Allyson Adley is the collection and education assistant at the Art Gallery of York University (AGYU). With much of York’s campus being closed this semester, Adley agrees that the importance of this collection has increased as a reminder of campus community and culture.
“Engaging with artworks outdoors can be a meditative experience,” Adley explains. It can “provide students with an opportunity to slow down and practice mindfulness by observing the artworks and their relationship to the surrounding landscape and architecture.”
A third-year environmental studies student at York, who wishes to remain anonymous, agrees. “I love the idea of having art exhibits on campus,” they say. “It’s important to have art that can inspire or present the opportunity to admire creativity in normally bland areas.”
Mark Di Suvero’s “Sticky Wicket” is located near the Atkinson building. (Photo Credit: Excalibur)
Adley iterates that completing a self-guided tour is a useful way to explore the collection. It is also an opportunity to acquaint or reacquaint with campus.
“Following a self guided tour is an excellent way to get to know the campus and explore our outdoor collection,” Adley says.
Adley adds: “Although the tour can provide information about the artist’s interests and motivations behind the creation of a given work, students are encouraged to consider their own personal responses. What comes to mind when standing next to a work? How does the work make you feel? Instead of relying on prescribed interpretations, can you bring your own perspectives into your process of meaning making and trust your own instincts and insights?”

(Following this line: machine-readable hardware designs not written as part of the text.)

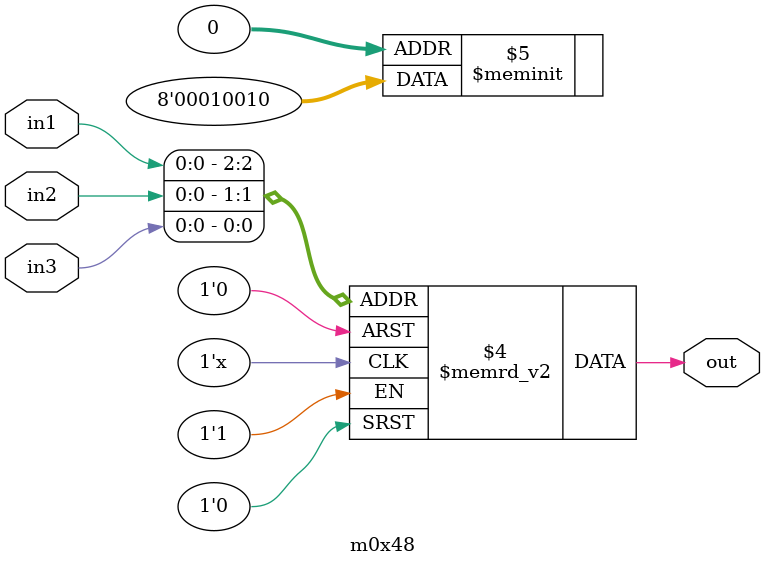
<source format=v>
module m0x48(output out, input in1, in2, in3);

   always @(in1, in2, in3)
     begin
        case({in1, in2, in3})
          3'b000: {out} = 1'b0;
          3'b001: {out} = 1'b1;
          3'b010: {out} = 1'b0;
          3'b011: {out} = 1'b0;
          3'b100: {out} = 1'b1;
          3'b101: {out} = 1'b0;
          3'b110: {out} = 1'b0;
          3'b111: {out} = 1'b0;
        endcase // case ({in1, in2, in3})
     end // always @ (in1, in2, in3)

endmodule // m0x48
</source>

These interpretations and perspectives can be related to the culture and society COVID-19 has created.
One piece that stands out in this regard is Liz Magor’s “Keep,” conveying the idea of a natural retreat, particularly as a last resource. “Keep” consists of a bronze cast of a willow tree trunk with a rubber sleeping bag protruding from one end.
Liz Magor’s “Keep” is located in the Central Square courtyard. (Courtesy of AGYU)
“The piece speaks of the need to escape from densely inhabited urban settings and find refuge in nature,” Adley explains .
“I think in the current climate and context of the pandemic, social distancing and isolation has not been freely chosen but rather encouraged in communities across the world in an effort to protect people’s health and slow the spread of the virus.”